Residual fluids degenerate in the gland and cause inflammation and need more muscle power to expel them next time.

No single type of sexual activity necessarily produces prostatic damage, but both excessive masturbation or intercourse and too little could do so. The answer must be to find your own sexual rhythm and be guided by how you feel. Certainly, long periods of abstinence from sex may produce prostatic fullness, tenderness and eventually infection which can be difficult to treat. Zinc supplements and regular emptying of the prostate both help.

• Many animal experiments show that vitamin E deficiency causes all kinds of abnormalities and problems in the sexual life and reproduction of animals. It therefore makes sense to eat foods rich in the vitamin.

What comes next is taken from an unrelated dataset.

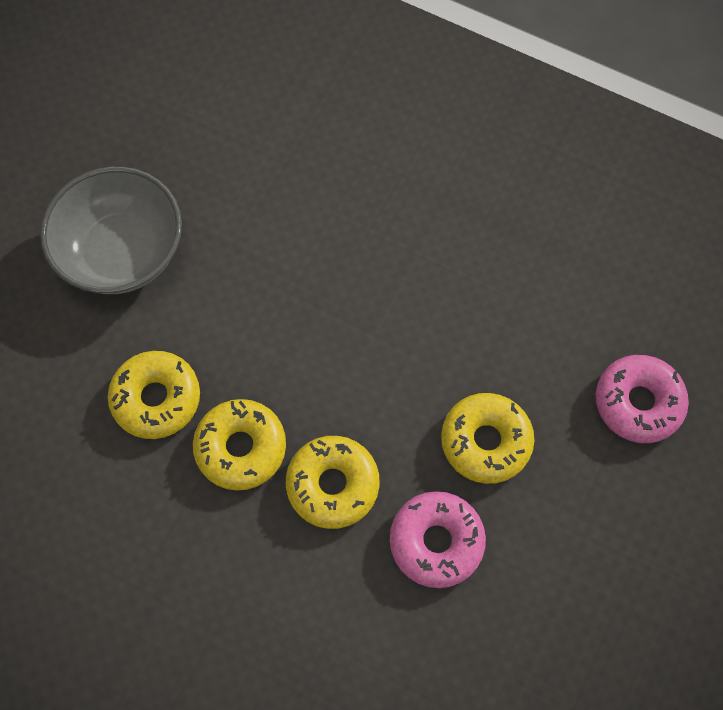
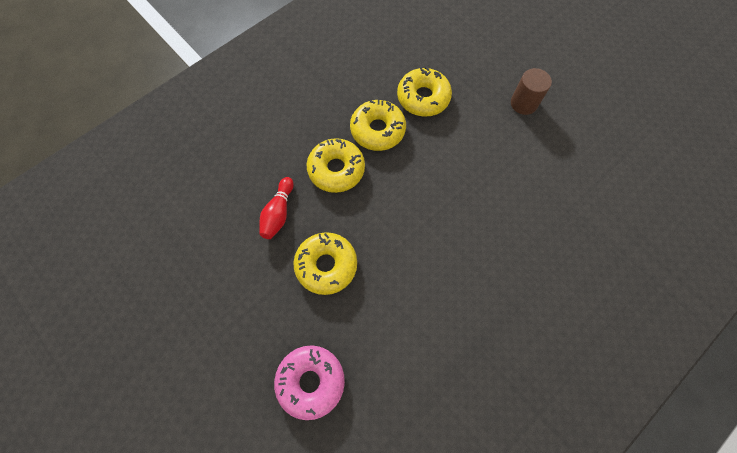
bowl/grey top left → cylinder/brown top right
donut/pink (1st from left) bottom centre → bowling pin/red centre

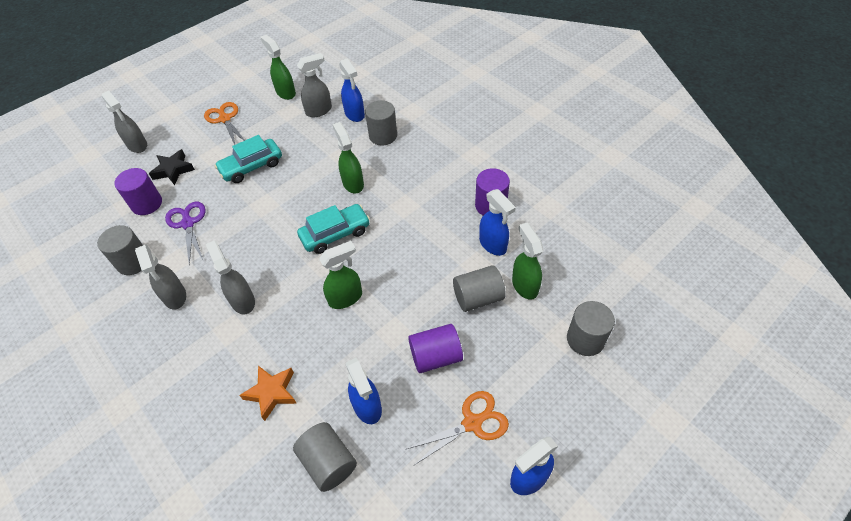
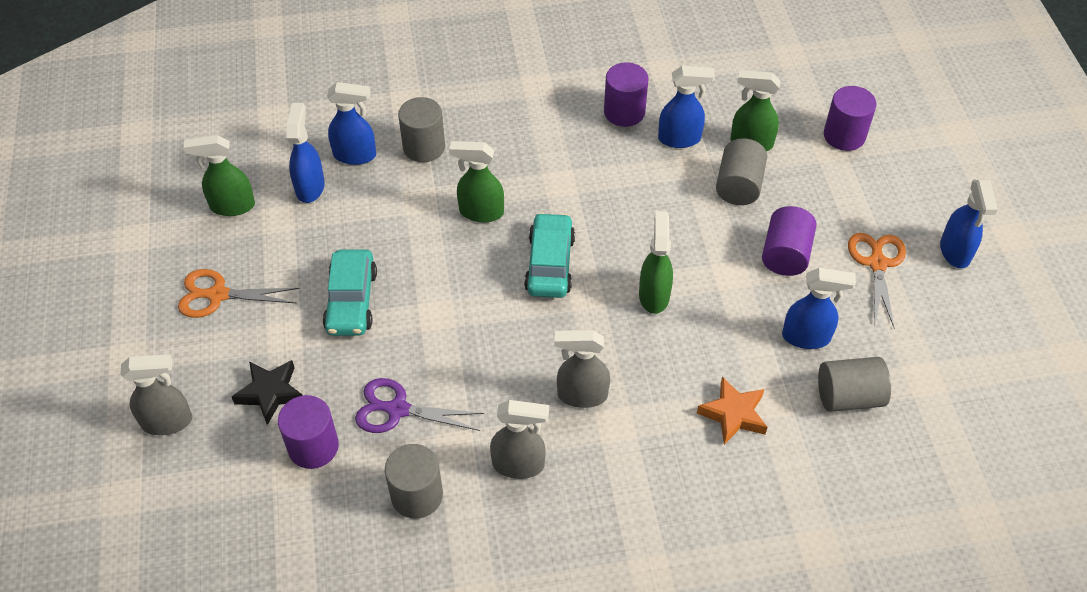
spray bottle/grey (4th from left) top centre → spray bottle/blue (1st from left) top left
cylinder/grey (5th from left) middle right → cylinder/purple (4th from left) top right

• Natural substances occurring in wheat germ oil have proved valuable in animal experiments. It is an old belief among the peasants of the Balkans of Eastern Europe that pumpkin seeds are of value for prostatic well-being. Analysis of these seeds shows that they are rich in all the nutrients known to be of value to prostatic health. Other valuable seeds are those of the sunflower. These seeds contain the amino-acids glycine, alanine and glutamic acid. A study in the US of forty men with benign prostate troubles found that in 32 per cent of them their prostates shrank to normal size and there was some reduction in size in 92 per cent when they were given these amino-acids. The need to get up at night was reduced or eliminated in 72 per cent and urgent urination was relieved in 81 per cent. Men who received placebo capsules had no similar improvements. This study, rather than stimulating further research, has been largely ignored. Foods that are especially rich in these amino-acids are brewers’ yeast, milk, eggs, beef, liver, lentils, nuts and corn.

• Unsaturated fatty acids have been shown to be of value in benign prostatic enlargement. In a study of nineteen men with this condition who were fed unsaturated fatty acids, all had less residual urine at the end of the treatment and twelve of them had none. For thirteen of the nineteen the dietary change meant they no longer wanted to get up at night to urinate. Cystitis cleared up. Dribbling was eliminated in eighteen of them and in nineteen the size of the prostate gland went down. Lecithin is a good source of unsaturated fatty acids.